First, FES and the debtor executed promissory notes obligating the debtor to repay all FES advances. The three promissory notes executed between 1988 and 1991 were valid and enforceable against the debtor. As a sophisticated business person, the debtor must have known that these notes could have been enforced against him by a receiver or bankruptcy trustee appointed to operate FES.

Second, the debtor made repayments on FES advances. The debtor made periodic principal payments on advances received between 1988 and 1991, as shown in the "2270√00" worksheets.

Third, the three promissory notes each specified maturity dates and times for repayment. Each note matured and was payable in full after one year. At maturity, the notes were renewed for the same period of time and under the same repayment terms.
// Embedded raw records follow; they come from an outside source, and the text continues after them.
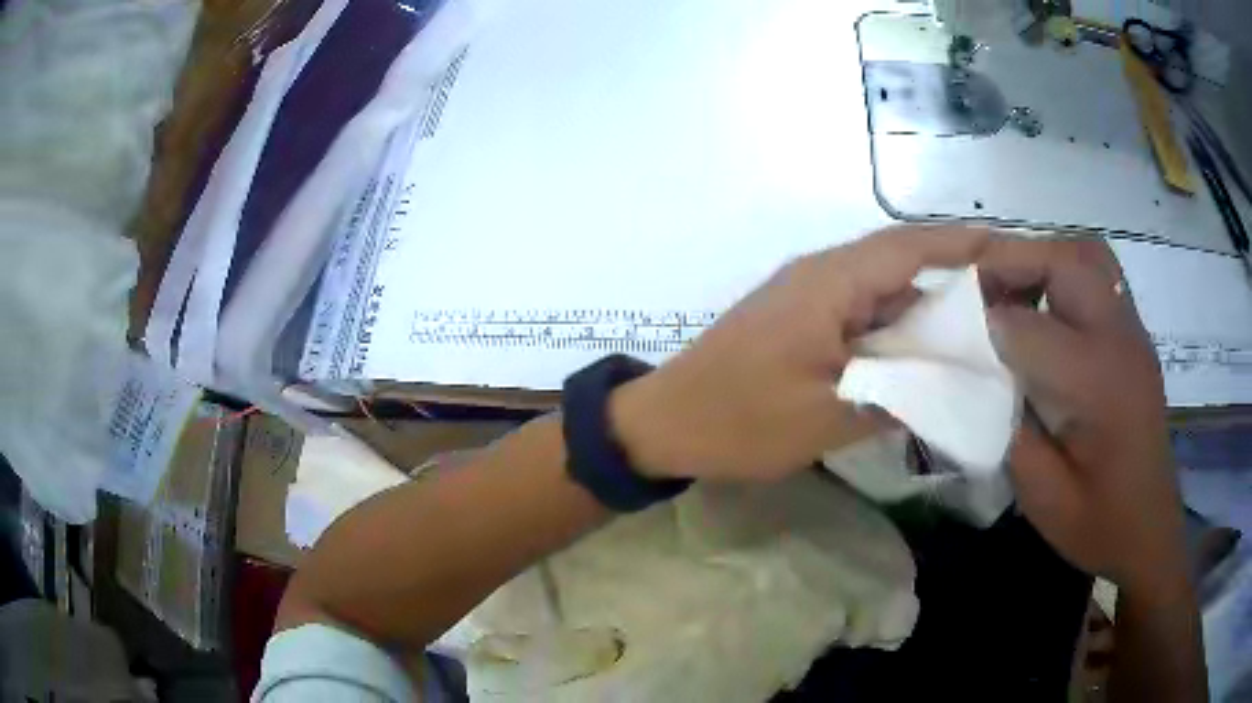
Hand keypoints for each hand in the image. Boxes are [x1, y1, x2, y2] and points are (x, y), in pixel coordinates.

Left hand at [609, 225, 988, 481]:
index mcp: (829, 283)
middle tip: (1007, 303)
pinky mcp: (799, 321)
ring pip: (882, 294)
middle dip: (955, 282)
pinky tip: (921, 360)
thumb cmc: (737, 420)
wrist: (662, 424)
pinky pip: (860, 316)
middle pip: (901, 266)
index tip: (1010, 249)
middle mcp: (821, 276)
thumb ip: (894, 397)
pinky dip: (894, 333)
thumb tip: (946, 386)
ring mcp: (808, 298)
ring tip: (978, 335)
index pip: (911, 247)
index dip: (963, 246)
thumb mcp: (825, 417)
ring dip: (925, 312)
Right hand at [977, 237, 1186, 589]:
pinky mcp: (1135, 335)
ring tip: (1010, 292)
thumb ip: (1006, 426)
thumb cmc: (1098, 524)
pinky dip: (1063, 273)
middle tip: (973, 292)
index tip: (945, 334)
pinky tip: (1045, 310)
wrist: (1150, 530)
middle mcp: (1120, 340)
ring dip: (1041, 260)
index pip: (1026, 327)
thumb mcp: (1042, 495)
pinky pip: (1099, 275)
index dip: (980, 324)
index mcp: (1097, 385)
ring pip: (1086, 254)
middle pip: (1063, 262)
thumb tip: (972, 373)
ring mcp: (1133, 332)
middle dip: (1011, 263)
Fourth, the debtor paid annual interest that accrued on all advances under the notes. These amounts were calculated by Ms. Hipp and payments were recorded in FES's books.

Fifth, each promissory note put a ceiling on advances to the debtor. Moreover, as Ms. Hipp and Mr. Harb testified, around 1991 First American imposed new loan covenants on FES limiting advances to the debtor.

Sixth, the debtor was in a position to repay the advances when made. The debtor's personal financial statements prepared during the periods at issue showed a substantial net worth. Based on these financial statements, the debtor appeared to have the capacity to repay the advances when made.

Seventh, the evidence strongly indicated that the debtor attempted to repay all advances. The debtor fully repaid FES advances made prior to 1988. Although the debtor could not pay off advances made between 1988 and 1991, he undertook vigorous efforts to do so. He tried to sell or obtain permanent, "take out" financing on several projects to generate capital to repay advances. He also met with several bankers and individual lenders to obtain a consolidation loan to pay off advances.

Finally, other relevant facts exist suggesting that advances were intended as loans. All general ledger entries and internal corporate schedules reflected the advances as notes receivable from the debtor. Disputes over amounts owed by the debtor were resolved by consulting the corporate records. FES's audited financial statements, based on independent assessments by two accounting firms, all showed FES advances as loans.

For the reasons stated, the court holds that the debtor has met the required burden of proof. The court concludes that FES and the debtor intended that all monies advanced be repaid. The court, therefore, finds that FES's advances to the debtor were nontaxable loans instead of taxable dividends. Accordingly, the court grants the debtor's objection to the proof of claim filed by the IRS.